◆ DESCRIPTION OF THE TASK: Only one portion of the data is to be written out: from the line bearing "(hpglpendiameter 15.000000)" through the line bearing "(subtractmaskfromsilk false)". Write it exactly as it appears.

◆ Electronics source listings:
==============================
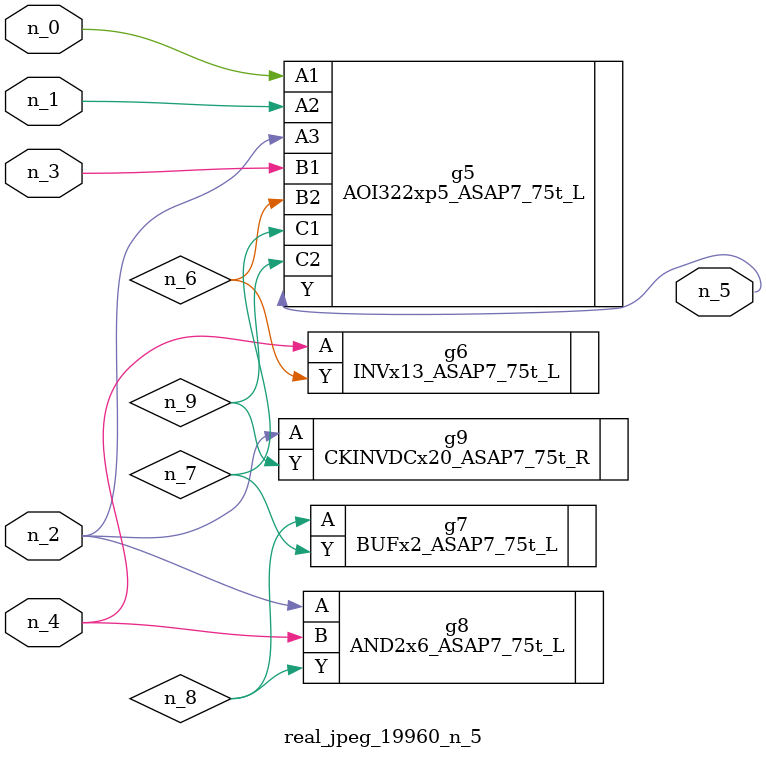
<source format=v>
module real_jpeg_19960_n_5 (n_4, n_0, n_1, n_2, n_3, n_5);

input n_4;
input n_0;
input n_1;
input n_2;
input n_3;

output n_5;

wire n_8;
wire n_6;
wire n_7;
wire n_9;

AOI322xp5_ASAP7_75t_L g5 ( 
.A1(n_0),
.A2(n_1),
.A3(n_2),
.B1(n_3),
.B2(n_6),
.C1(n_7),
.C2(n_9),
.Y(n_5)
);

AND2x6_ASAP7_75t_L g8 ( 
.A(n_2),
.B(n_4),
.Y(n_8)
);

CKINVDCx20_ASAP7_75t_R g9 ( 
.A(n_2),
.Y(n_9)
);

INVx13_ASAP7_75t_L g6 ( 
.A(n_4),
.Y(n_6)
);

BUFx2_ASAP7_75t_L g7 ( 
.A(n_8),
.Y(n_7)
);


endmodule
</source>
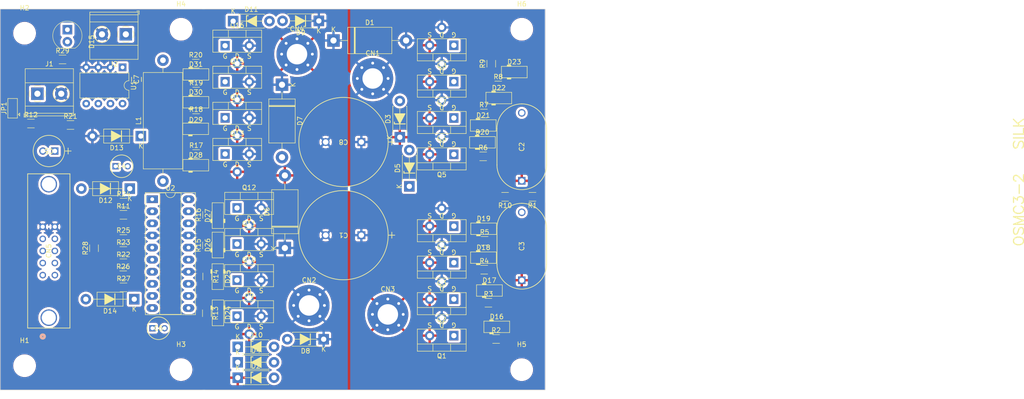
<source format=kicad_pcb>
(kicad_pcb (version 20221018) (generator pcbnew)

  (general
    (thickness 1.6)
  )

  (paper "A4")
  (layers
    (0 "F.Cu" signal)
    (31 "B.Cu" signal)
    (32 "B.Adhes" user "B.Adhesive")
    (33 "F.Adhes" user "F.Adhesive")
    (34 "B.Paste" user)
    (35 "F.Paste" user)
    (36 "B.SilkS" user "B.Silkscreen")
    (37 "F.SilkS" user "F.Silkscreen")
    (38 "B.Mask" user)
    (39 "F.Mask" user)
    (40 "Dwgs.User" user "User.Drawings")
    (41 "Cmts.User" user "User.Comments")
    (42 "Eco1.User" user "User.Eco1")
    (43 "Eco2.User" user "User.Eco2")
    (44 "Edge.Cuts" user)
    (45 "Margin" user)
    (46 "B.CrtYd" user "B.Courtyard")
    (47 "F.CrtYd" user "F.Courtyard")
    (48 "B.Fab" user)
    (49 "F.Fab" user)
    (50 "User.1" user)
    (51 "User.2" user)
    (52 "User.3" user)
    (53 "User.4" user)
    (54 "User.5" user)
    (55 "User.6" user)
    (56 "User.7" user)
    (57 "User.8" user)
    (58 "User.9" user)
  )

  (setup
    (pad_to_mask_clearance 0)
    (pcbplotparams
      (layerselection 0x00010fc_ffffffff)
      (plot_on_all_layers_selection 0x0000000_00000000)
      (disableapertmacros false)
      (usegerberextensions false)
      (usegerberattributes true)
      (usegerberadvancedattributes true)
      (creategerberjobfile true)
      (dashed_line_dash_ratio 12.000000)
      (dashed_line_gap_ratio 3.000000)
      (svgprecision 4)
      (plotframeref false)
      (viasonmask false)
      (mode 1)
      (useauxorigin false)
      (hpglpennumber 1)
      (hpglpenspeed 20)
      (hpglpendiameter 15.000000)
      (dxfpolygonmode true)
      (dxfimperialunits true)
      (dxfusepcbnewfont true)
      (psnegative false)
      (psa4output false)
      (plotreference true)
      (plotvalue true)
      (plotinvisibletext false)
      (sketchpadsonfab false)
      (subtractmaskfromsilk false)
      (outputformat 1)
      (mirror false)
      (drillshape 1)
      (scaleselection 1)
      (outputdirectory "")
    )
  )

  (net 0 "")
  (net 1 "VBATT")
  (net 2 "GND")
  (net 3 "BHS")
  (net 4 "Net-(C2-Pad2)")
  (net 5 "AHS")
  (net 6 "Net-(C3-Pad2)")
  (net 7 "Net-(D12-K)")
  (net 8 "+12V")
  (net 9 "unconnected-(C5-Pad2)")
  (net 10 "Net-(D14-K)")
  (net 11 "Net-(CN5-Pad3)")
  (net 12 "DISABLE")
  (net 13 "AHI")
  (net 14 "ALI")
  (net 15 "BHI")
  (net 16 "BLI")
  (net 17 "Net-(D2-A)")
  (net 18 "Net-(D3-A)")
  (net 19 "AHO")
  (net 20 "BHO")
  (net 21 "Net-(D10-A)")
  (net 22 "Net-(D11-A)")
  (net 23 "ALO")
  (net 24 "BLO")
  (net 25 "Net-(D13-K)")
  (net 26 "Net-(D15-Pad2)")
  (net 27 "Net-(D16-A)")
  (net 28 "Net-(D17-A)")
  (net 29 "Net-(D18-A)")
  (net 30 "Net-(D19-A)")
  (net 31 "Net-(D20-A)")
  (net 32 "Net-(D21-A)")
  (net 33 "Net-(D22-A)")
  (net 34 "Net-(D23-A)")
  (net 35 "Net-(D24-A)")
  (net 36 "Net-(D25-A)")
  (net 37 "Net-(D26-A)")
  (net 38 "Net-(D27-A)")
  (net 39 "Net-(D28-A)")
  (net 40 "Net-(D29-A)")
  (net 41 "Net-(D30-A)")
  (net 42 "Net-(D31-A)")
  (net 43 "Net-(J1-Pin_1)")
  (net 44 "Net-(U2-HDEL)")
  (net 45 "Net-(U2-LDEL)")
  (net 46 "unconnected-(U1-NC-Pad6)")
  (net 47 "unconnected-(U1-NC-Pad8)")

  (footprint "MountingHole:MountingHole_4.3mm_M4_Pad_Via" (layer "F.Cu") (at 166.365 113.07))

  (footprint "Diode_THT_AKL:D_DO-41_SOD81_P10.16mm_Horizontal" (layer "F.Cu") (at 131.07 77.49 180))

  (footprint "C4,6:CAP_T350B_4p5X4p5-2p54_KEM" (layer "F.Cu") (at 127.04 83.83))

  (footprint "TO220-3-Staggered:TO-220-3_Vertical_GDS_Staggered" (layer "F.Cu") (at 151.25 115.3375))

  (footprint "Resistor_SMD:R_1206_3216Metric_Pad1.30x1.75mm_HandSolder" (layer "F.Cu") (at 142.66 73.71))

  (footprint "Package_DIP:DIP-20_W7.62mm_Socket_LongPads" (layer "F.Cu") (at 133.46 90.755))

  (footprint "TO220-3-Staggered:TO-220-3_Vertical_GDS_Staggered" (layer "F.Cu") (at 196.75 58.4125 180))

  (footprint "MountingHole:MountingHole_4.3mm_M4" (layer "F.Cu") (at 106.68 125.73))

  (footprint "Resistor_SMD:R_1206_3216Metric_Pad1.30x1.75mm_HandSolder" (layer "F.Cu") (at 203.2 99.5))

  (footprint "Resistor_SMD:R_1206_3216Metric_Pad1.30x1.75mm_HandSolder" (layer "F.Cu") (at 116.31 75.16))

  (footprint "TO220-3-Staggered:TO-220-3_Vertical_GDS_Staggered" (layer "F.Cu") (at 148.75 58.5))

  (footprint "Diode_SMD_AKL:D_MiniMELF" (layer "F.Cu") (at 202.75 78.8))

  (footprint "Inductor_THT:L_Axial_L20.0mm_D8.0mm_P25.40mm_Horizontal" (layer "F.Cu") (at 135.71 86.96 90))

  (footprint "TO220-3-Staggered:TO-220-3_Vertical_GDS_Staggered" (layer "F.Cu") (at 196.75 96.4125 180))

  (footprint "TO220-3-Staggered:TO-220-3_Vertical_GDS_Staggered" (layer "F.Cu") (at 196.75 73.6908 180))

  (footprint "Diode_THT:D_DO-201AE_P15.24mm_Horizontal" (layer "F.Cu") (at 160.69 66.7 -90))

  (footprint "Diode_THT_AKL:D_DO-41_SOD81_P7.62mm_Horizontal_Zener" (layer "F.Cu") (at 185.41 77.73 90))

  (footprint "Diode_SMD_AKL:D_MiniMELF" (layer "F.Cu") (at 142.62 70.39))

  (footprint "MountingHole:MountingHole_4.3mm_M4_Pad_Via" (layer "F.Cu") (at 179.72 65.39))

  (footprint "Resistor_SMD:R_1206_3216Metric_Pad1.30x1.75mm_HandSolder" (layer "F.Cu") (at 206.06 66.86))

  (footprint "Resistor_SMD:R_1206_3216Metric_Pad1.30x1.75mm_HandSolder" (layer "F.Cu") (at 144.94 100.46 90))

  (footprint "Diode_THT_AKL:D_DO-41_SOD81_P7.62mm_Horizontal_Zener" (layer "F.Cu") (at 151.4 121.76))

  (footprint "TerminalBlock_Phoenix:TerminalBlock_Phoenix_MKDS-1,5-2_1x02_P5.00mm_Horizontal" (layer "F.Cu") (at 127.92 56.11 180))

  (footprint "Resistor_SMD:R_1206_3216Metric_Pad1.30x1.75mm_HandSolder" (layer "F.Cu") (at 145 106.98 -90))

  (footprint "TO220-3-Staggered:TO-220-3_Vertical_GDS_Staggered" (layer "F.Cu") (at 196.75 104.0792 180))

  (footprint "C2,3:CAP_225P_WA_0.70X0.40X0.55_CND" (layer "F.Cu") (at 211 107.7748 90))

  (footprint "Diode_SMD_AKL:D_MiniMELF" (layer "F.Cu") (at 209.43 64.04))

  (footprint "Diode_THT:D_DO-201AE_P15.24mm_Horizontal" (layer "F.Cu") (at 161.29 101 90))

  (footprint "Diode_THT_AKL:D_DO-41_SOD81_P7.62mm_Horizontal_Zener" (layer "F.Cu") (at 187.41 88.05 90))

  (footprint "TO220-3-Staggered:TO-220-3_Vertical_GDS_Staggered" (layer "F.Cu") (at 196.75 111.7458 180))

  (footprint "C5:PCAP_63x112_PAN" (layer "F.Cu") (at 113.0246 80.63 180))

  (footprint "Package_DIP:DIP-8_W7.62mm" (layer "F.Cu") (at 127.23 63.05 -90))

  (footprint "MountingHole:MountingHole_4.3mm_M4" (layer "F.Cu") (at 139.51 55.05))

  (footprint "Diode_THT:D_DO-201AE_P15.24mm_Horizontal" (layer "F.Cu") (at 171.49 57.41))

  (footprint "Resistor_SMD:R_1206_3216Metric_Pad1.30x1.75mm_HandSolder" (layer "F.Cu") (at 202.9 81.75))

  (footprint "C2,3:CAP_225P_WA_0.70X0.40X0.55_CND" (layer "F.Cu") (at 211 86.8874 90))

  (footprint "Resistor_SMD:R_1206_3216Metric_Pad1.30x1.75mm_HandSolder" (layer "F.Cu") (at 127.44 91.48))

  (footprint "Resistor_SMD:R_1206_3216Metric_Pad1.30x1.75mm_HandSolder" (layer "F.Cu") (at 213.25 90.25 180))

  (footprint "MountingHole:MountingHole_4.3mm_M4_Pad_Via" (layer "F.Cu") (at 182.895 114.95))

  (footprint "TO220-3-Staggered:TO-220-3_Vertical_GDS_Staggered" (layer "F.Cu") (at 196.75 119.4125 180))

  (footprint "Resistor_SMD:R_1206_3216Metric_Pad1.30x1.75mm_HandSolder" (layer "F.Cu") (at 142.6 62.27))

  (footprint "Diode_THT_AKL:D_DO-41_SOD81_P7.62mm_Horizontal_Zener" (layer "F.Cu") (at 169.43 120.17 180))

  (footprint "C1,8:CAP_EEUFC_18X20_PAN" (layer "F.Cu") (at 177.3398 98.31 180))

  (footprint "Diode_SMD_AKL:D_MiniMELF" (layer "F.Cu") (at 147.25 114.63 -90))

  (footprint "Diode_SMD_AKL:D_MiniMELF" (layer "F.Cu")
    (tstamp 72cd83aa-1585-4be2-b3d8-ab53d628a880)
    (at 147.22 107.02 -90)
    (descr "Diode Mini-MELF, Alternate KiCad Library")
    (tags "Diode Mini-MELF")
    (property "Sheetfile" "OSMC-4.0.kicad_sch")
    (property "Sheetname" "")
    (property "ki_description" "MiniMELF Schottky diode, 60V, 30mA, Alternate KiCAD Library")
    (property "ki_keywords" "diode Schottky LL101A")
    (path "/ae30eb60-56c8-45ce-adf4-1c89b9439ca3")
    (attr smd)
    (fp_text reference "D25" (at 0 -2.127 90) (layer "F.SilkS")
        (effects (font (size 1 1) (thickness 0.15)))
      (tstamp 8427912b-2838-4e59-b09e-37cee346e4e2)
    )
    (fp_text value "LL101A-GS18" (at 0 1.75 90) (layer "F.Fab") hide
        (effects (font (size 1 1) (thickness 0.15)))
      (tstamp 8237ee58-3051-416a-b983-4d8945f99665)
    )
    (fp_text user "${REFERENCE}" (at 0.15 0 90) (layer "F.Fab")
        (effects (font (size 0.4 0.4) (thickness 0.08)))
      (tstamp 432230fb-7dc3-432e-bc29-5287342f561a)
    )
    (fp_line (start -2.7 -1.2) (end -2.7 1.2)
      (stroke (width 0.12) (type solid)) (layer "F.SilkS") (tstamp 835b39c0-4881-47e6-82b5-4b2ac1ae259f))
    (fp_line (start -2.7 1.2) (end 2.7 1.2)
      (stroke (width 0.12) (type solid)) (layer "F.SilkS") (tstamp e89bc91c-80f8-4808-a46a-75baf06fa1d0))
    (fp_line (start 2.7 -1.2) (end -2.7 -1.2)
      (stroke (width 0.12) (type solid)) (layer "F.SilkS") (tstamp a36d08d0-b292-4f3e-bff9-818a9299c02b))
    (fp_line (start 2.7 1.2) (end 2.7 -1.2)
      (stroke (width 0.12) (type solid)) (layer "F.SilkS") (tstamp 471d341e-cf88-44cd-8c9f-3f1b33bf8b06))
    (fp_poly
      (pts
        (xy -0.7 -1.2)
        (xy -1.5 -1.2)
        (xy -1.5 -1.5)
        (xy -0.7 -1.5)
      )

      (stroke (width 0.1) (type solid)) (fill solid) (layer "F.SilkS") (tstamp be
... [1065932 chars truncated]
</source>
==============================
◆ REPLY TO THE TASK:
      (hpglpendiameter 15.000000)
      (dxfpolygonmode true)
      (dxfimperialunits true)
      (dxfusepcbnewfont true)
      (psnegative false)
      (psa4output false)
      (plotreference true)
      (plotvalue true)
      (plotinvisibletext false)
      (sketchpadsonfab false)
      (subtractmaskfromsilk false)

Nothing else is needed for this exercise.